**Task:** Pull every line with the word "space" out of the entries below.

(Saved data entries)
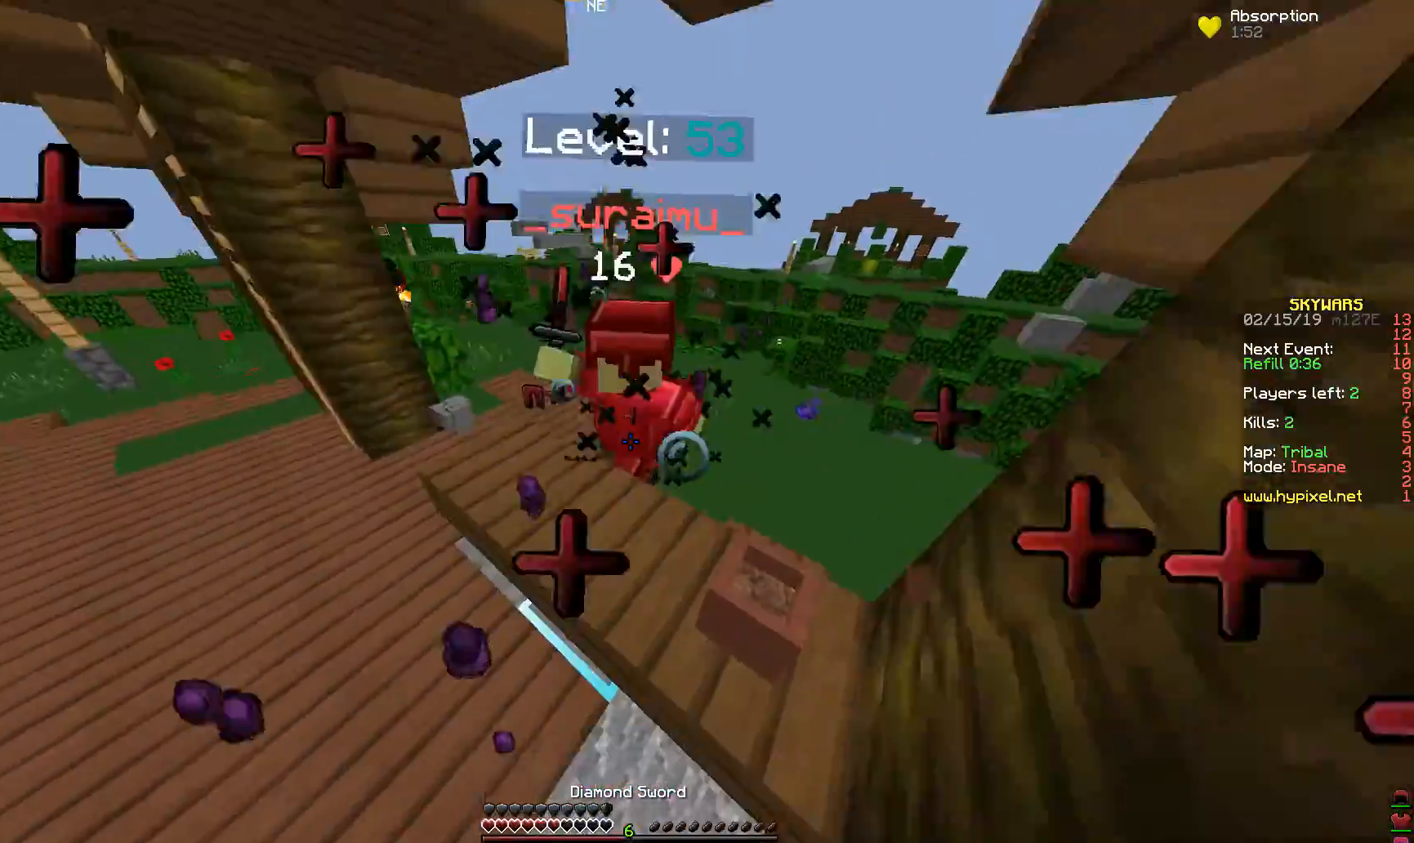
{"keys": ["a", "space", "w"], "mouse": [], "events": [[67, "mouse_left", "up"], [167, "mouse_left", "down"], [267, "mouse_left", "up"], [417, "space", "down"], [467, "a", "down"]]}
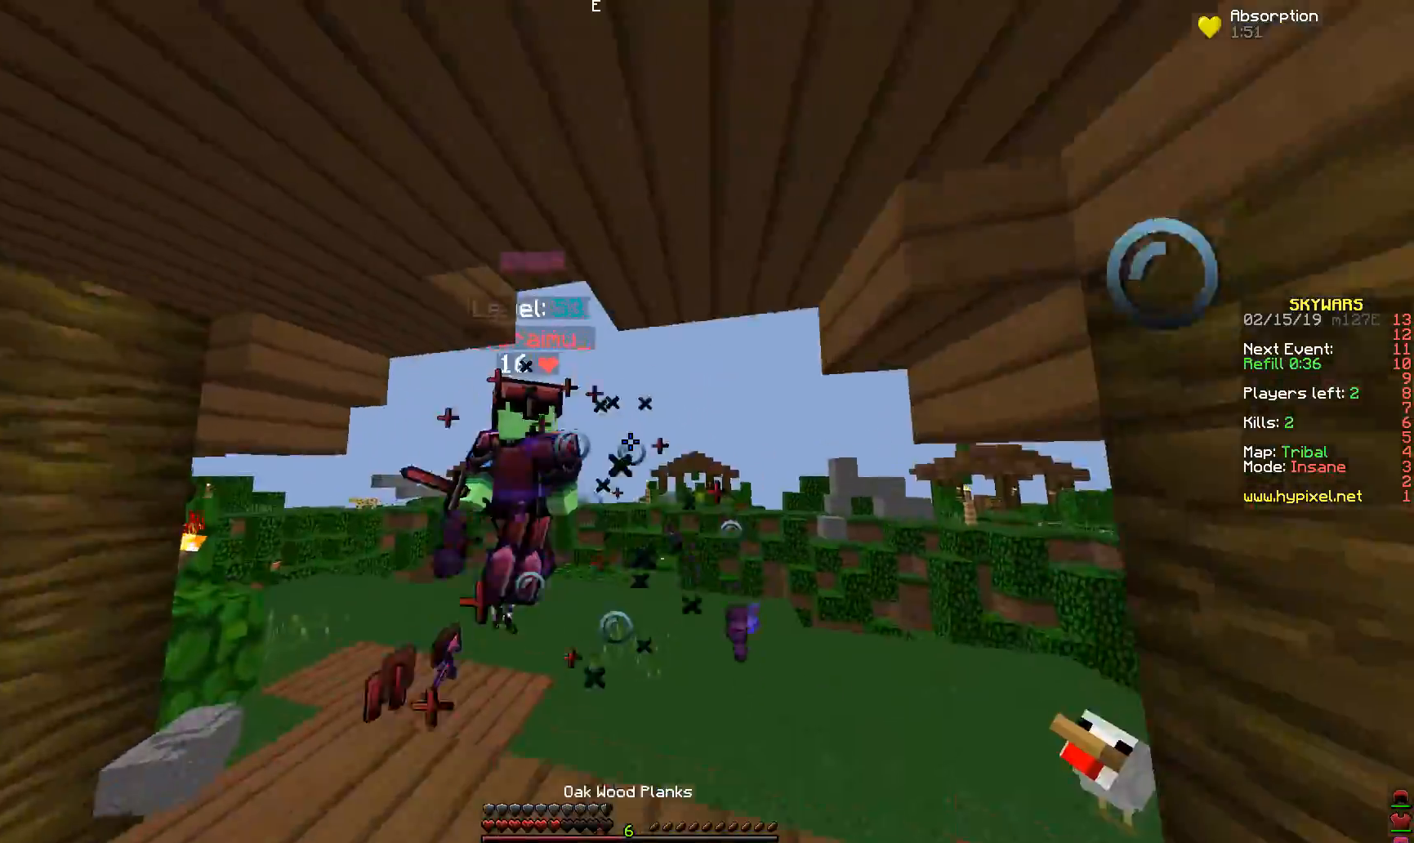
{"keys": ["w"], "mouse": ["right"], "events": [[167, "a", "up"], [167, "space", "up"], [417, "mouse_right", "down"]]}
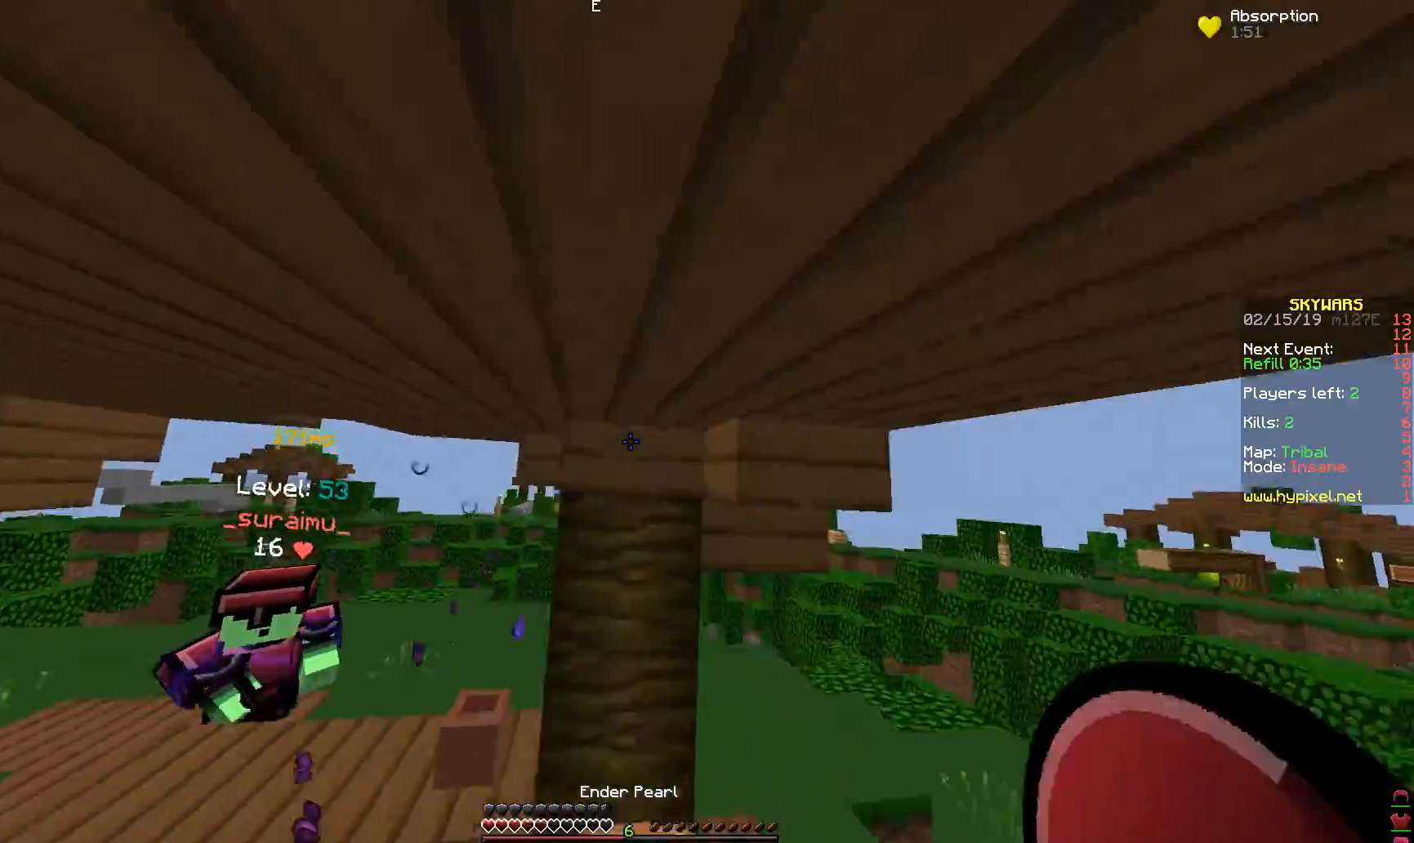
{"keys": ["d", "w"], "mouse": [], "events": [[67, "mouse_right", "up"], [167, "d", "down"]]}
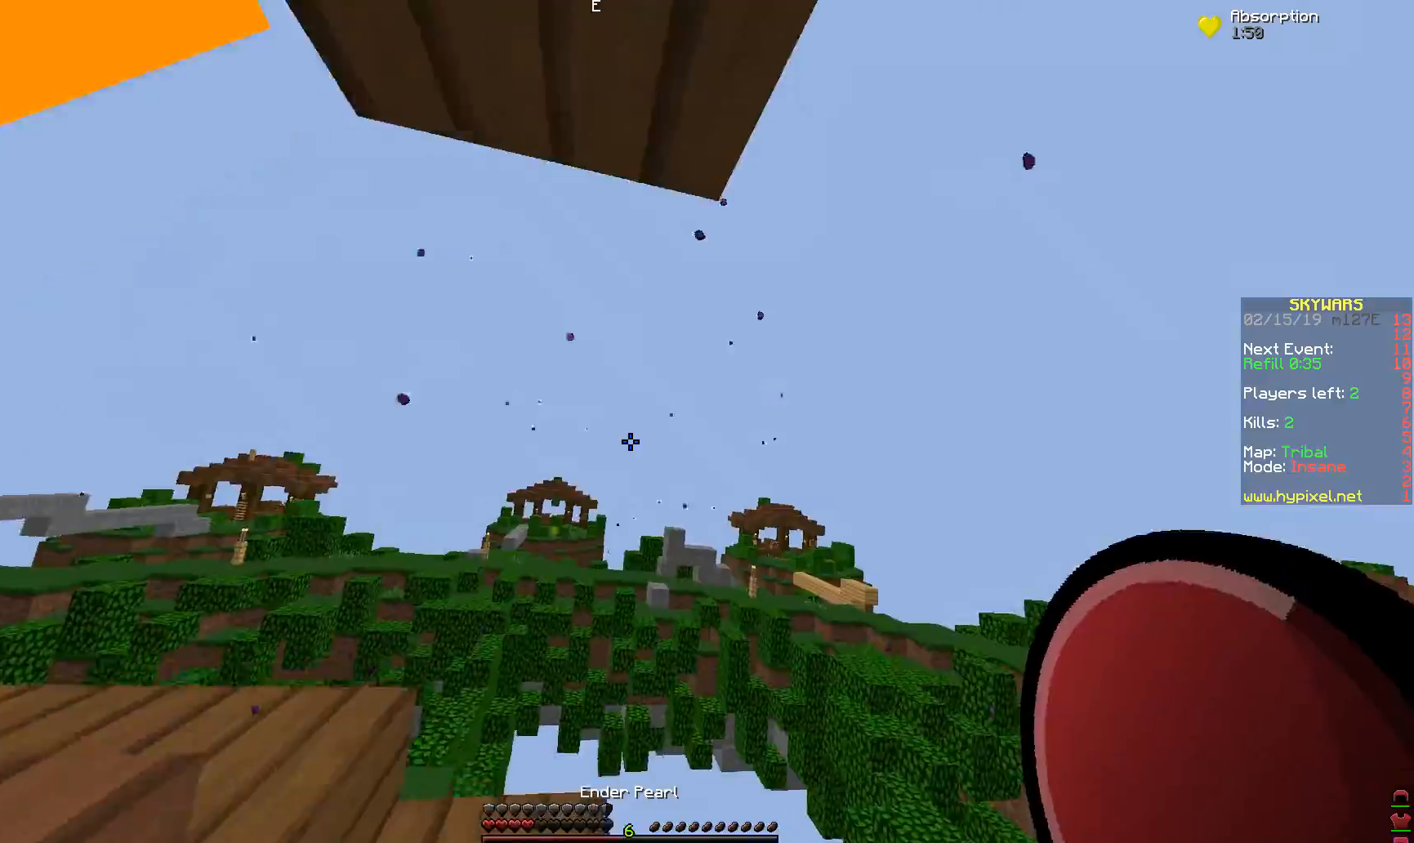
{"keys": ["w"], "mouse": ["right"], "events": [[267, "d", "up"], [467, "mouse_right", "down"]]}
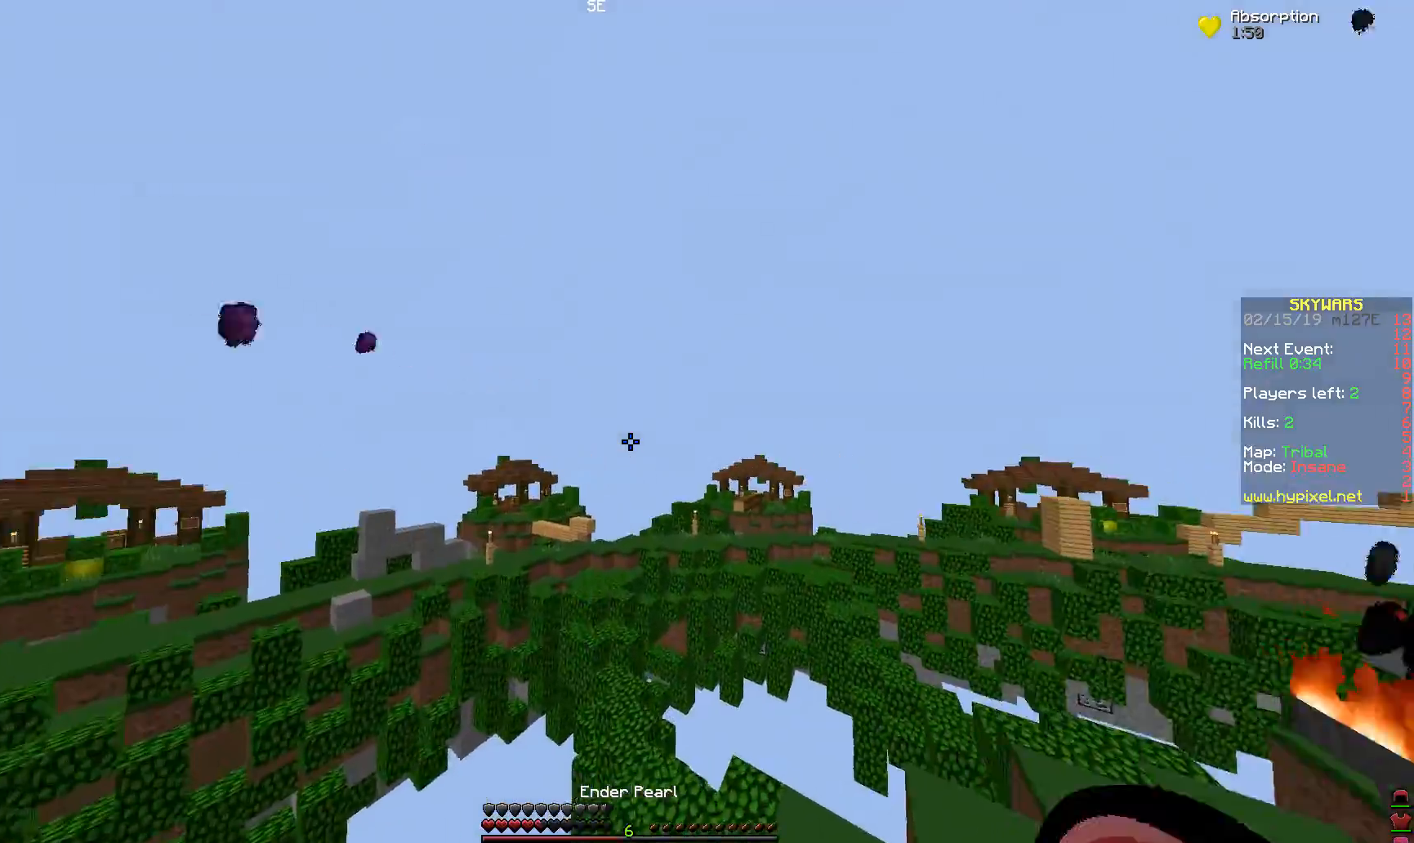
{"keys": ["w"], "mouse": [], "events": [[167, "mouse_right", "up"]]}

**Solution to this task:**
{"keys": ["a", "space", "w"], "mouse": [], "events": [[67, "mouse_left", "up"], [167, "mouse_left", "down"], [267, "mouse_left", "up"], [417, "space", "down"], [467, "a", "down"]]}
{"keys": ["w"], "mouse": ["right"], "events": [[167, "a", "up"], [167, "space", "up"], [417, "mouse_right", "down"]]}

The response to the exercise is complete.